## Work to complete
Update the marketing discussion by rewriting everything from "You're confusing paid" down to "of mouth referrals.", with "paid advertising" changed to "paid promotion".

## Excerpt provided
* begin *
This is far, far too cynical. Marketing is not cheating. To keep the sports metaphor, marketing is training. It's unglamorous, time-consuming, and (for most) not fun. But, if you want to succeed as a professional, you have to do it.

2 comments

As a single business, marketing is a totally rational way to boost sales. Collectively, it’s just a tax.

If no one was paying, but people were still writing, the best solutions would likely bubble to the top. But as soon as someone pays for placement, everyone needs to. You end up with a new normal that’s the same as before (modulo those products that are better at marketing) but everyone had to pay a bunch of money.

Short of literally banning advertising, there’s no way around it/any serious business needs to do it. But I get the take that it’s a cost that is only necessary because everyone else is doing it.

> If no one was paying, but people were still writing, the best solutions would likely bubble to the top.

I think that's far from guaranteed. It could very well be the case that the oldest, most established, solutions would dominate the top, for instance.

You're confusing paid advertising with marketing. Marketing is interweaved in almost any business activity. No marketing means you literally register a company and then wait in your house for someone to randomly walk in and pay you for you services. And if that miraculously happens, you treat them as badly as you can and do the worst possible job, just to make sure you don't inadvertently get some word of mouth referrals.
* end *
## Dataset excerpt
* begin *
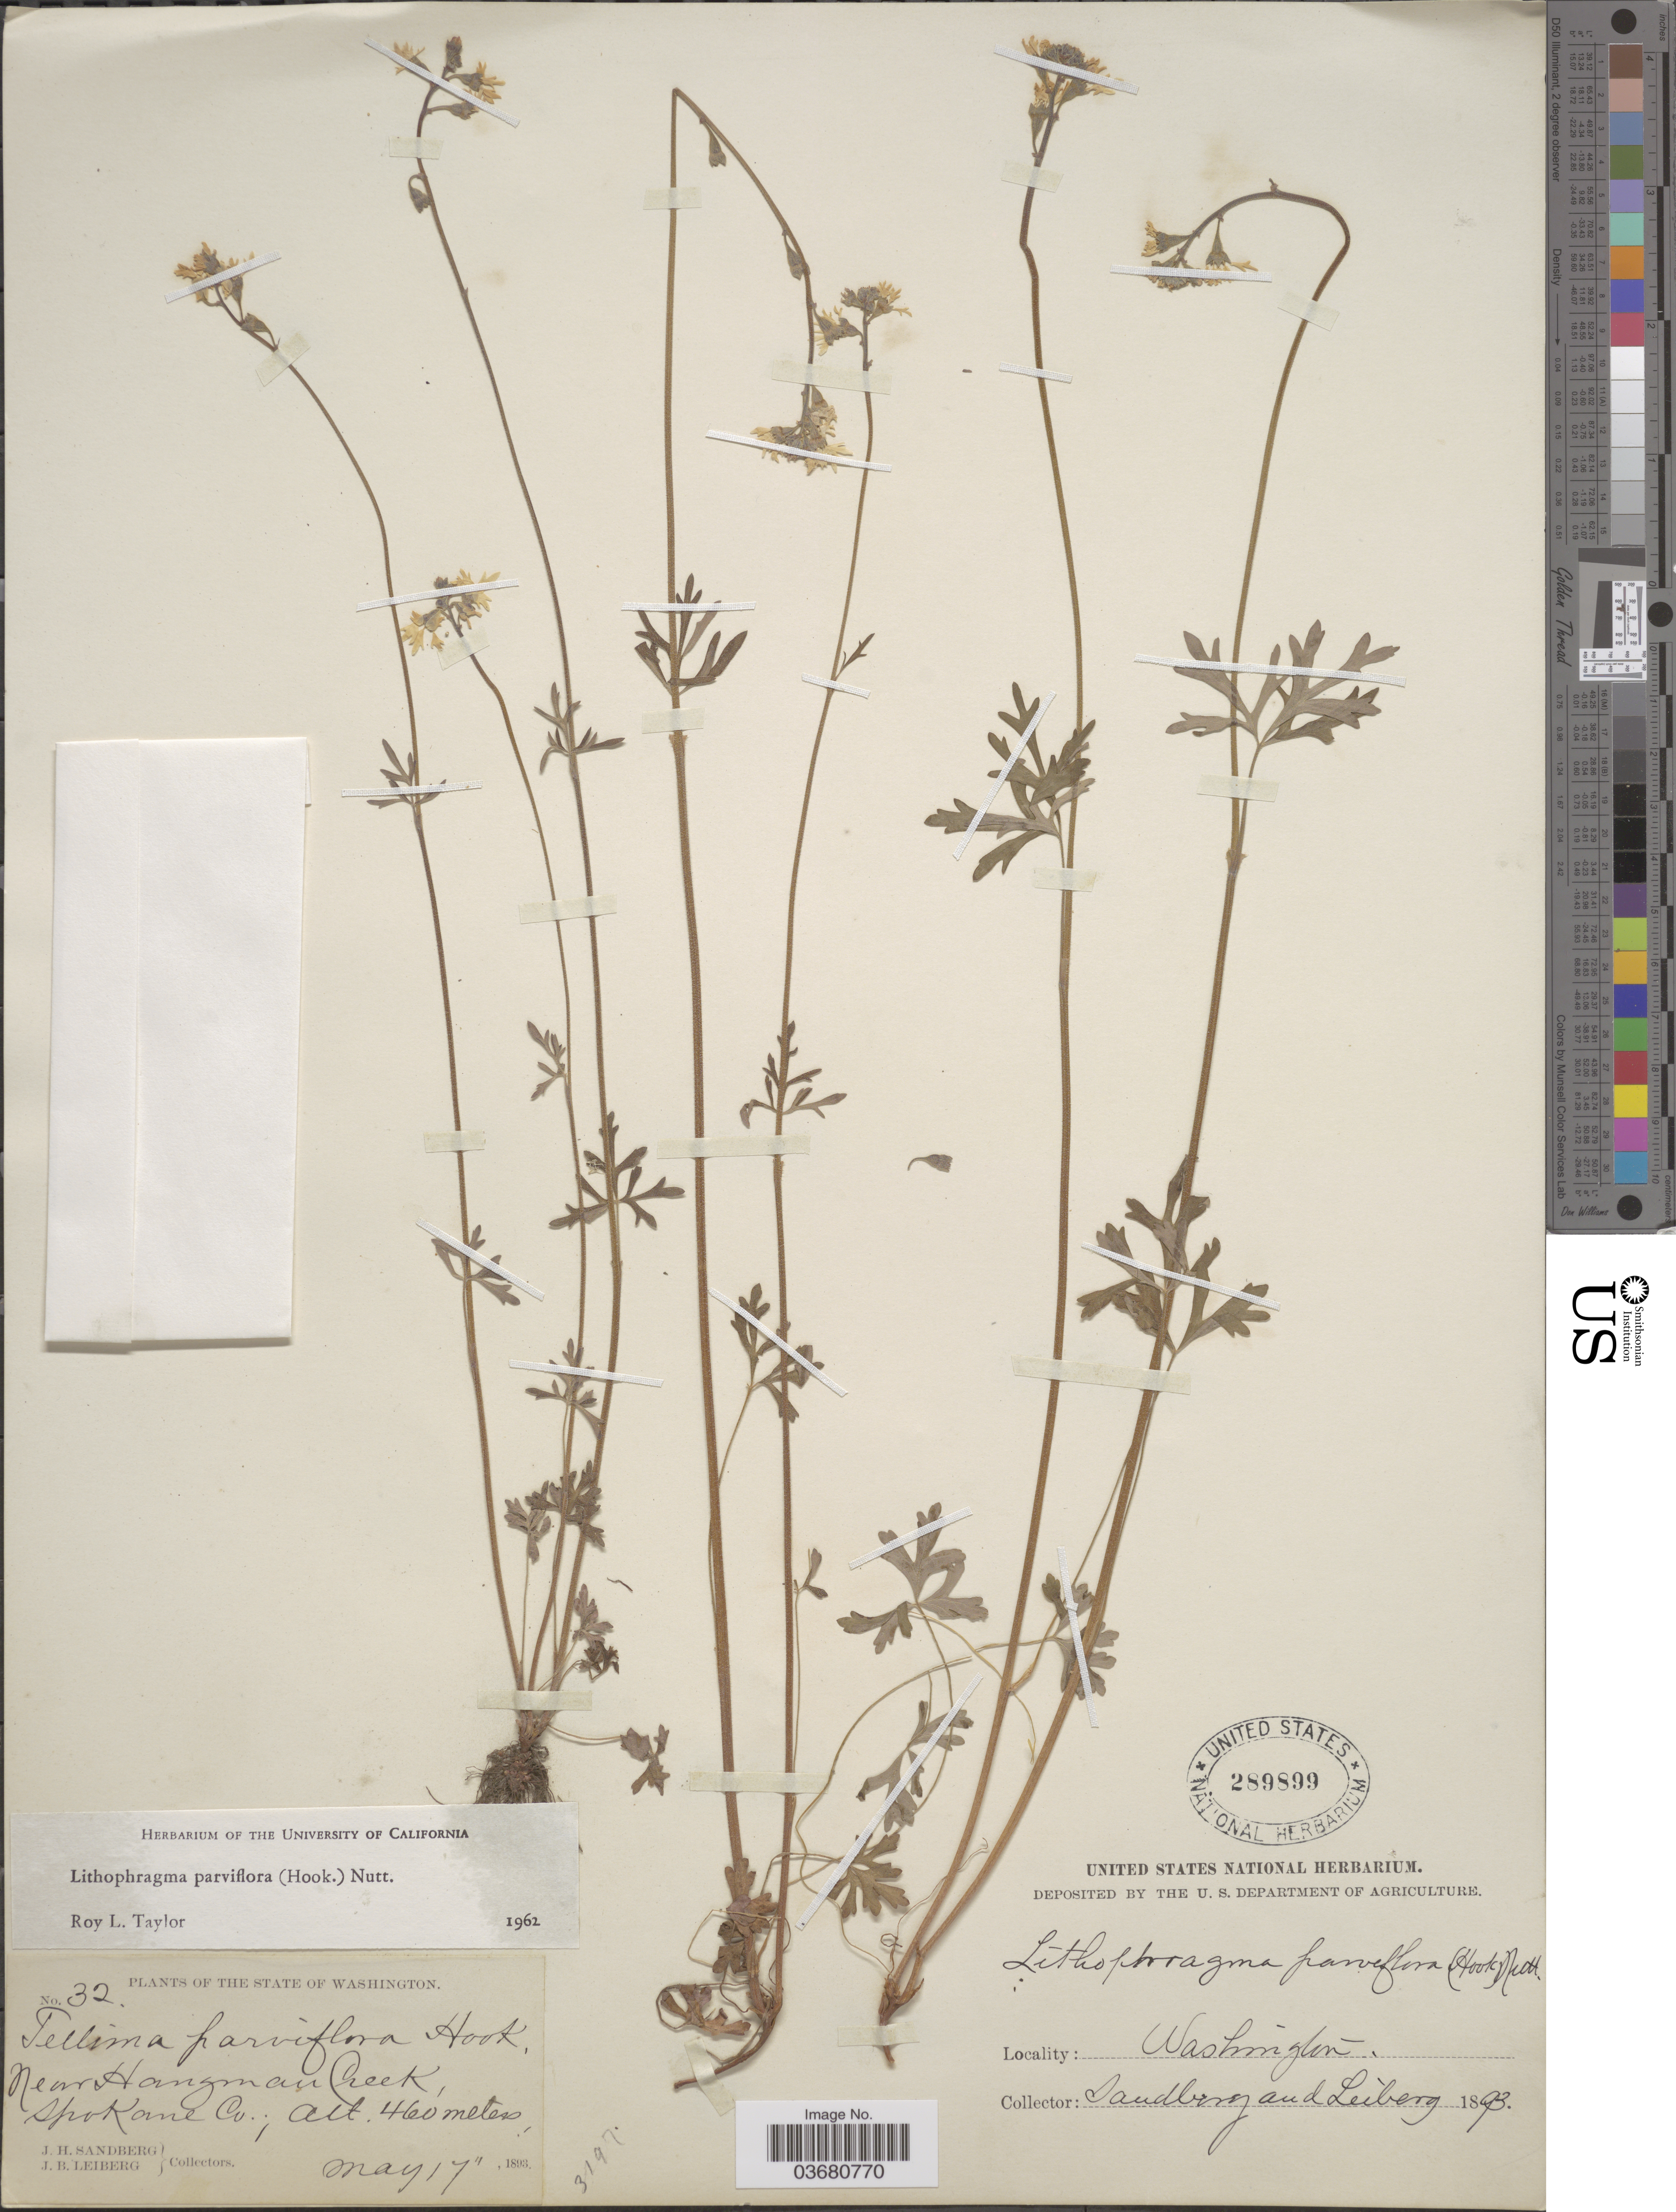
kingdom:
* end *
## Correct output
You're confusing paid promotion with marketing. Marketing is interweaved in almost any business activity. No marketing means you literally register a company and then wait in your house for someone to randomly walk in and pay you for you services. And if that miraculously happens, you treat them as badly as you can and do the worst possible job, just to make sure you don't inadvertently get some word of mouth referrals.